Das Salzkammergut, eine Region reich an Historie und Kultur, die sich stets durch Themen wie Postkartenidylle, Sommerfrische, k.u.k.-Nostalgie und UNESCO-Weltkulturerbe der Welt präsentiert, begibt sich nun auf die Suche nach seiner kulturellen Identität in Gegenwart und Zukunft. Ein Raum für Ideen, Reflexion und Austausch wird geschaffen und der kritische Diskurs entfacht. Eigenarten, Traditionen und Sichtweisen aufgezeigt, geteilt, hinterfragt und im besten Falle erweitert. Das Gemeinsame wird über das Trennende gestellt und zum Modell für die Europäische Union.
Der Eröffnungsreigen konfrontiert die Gegenwart mit regionalen Traditionen wie dem Jodler, der Tracht und dem Vogelfang – exemplarisch für unterschiedliche künstlerische Interventionen, die sich im Laufe des Jahres immer wieder im Programm finden lassen.

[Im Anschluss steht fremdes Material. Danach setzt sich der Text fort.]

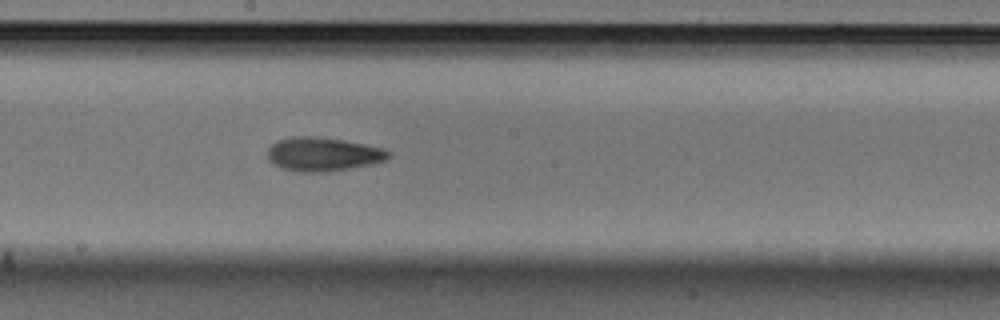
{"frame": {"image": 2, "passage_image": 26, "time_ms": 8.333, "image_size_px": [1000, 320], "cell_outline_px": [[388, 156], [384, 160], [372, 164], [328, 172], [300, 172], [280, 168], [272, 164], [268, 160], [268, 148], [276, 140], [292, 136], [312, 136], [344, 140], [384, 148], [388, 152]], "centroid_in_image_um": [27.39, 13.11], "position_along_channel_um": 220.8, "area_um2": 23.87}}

Mit dabei Lokalmatador Hubert von Goisern, Eurovision-Song-Contest-Gewinner Tom Neuwirth aka Conchita und die Performancekünstlerin Doris Uhlich. Das künstlerische Potenzial dieser Region wird gezeigt, ein Bewusstsein geschaffen, eine Gesellschaft für die Gegenwart gebildet. Ein behutsames Rückwärtsschauen auf Tradition und Brauchtum ermöglicht ein kluges und bedachtes Gestalten der Zukunft einer Region für Jung und Alt.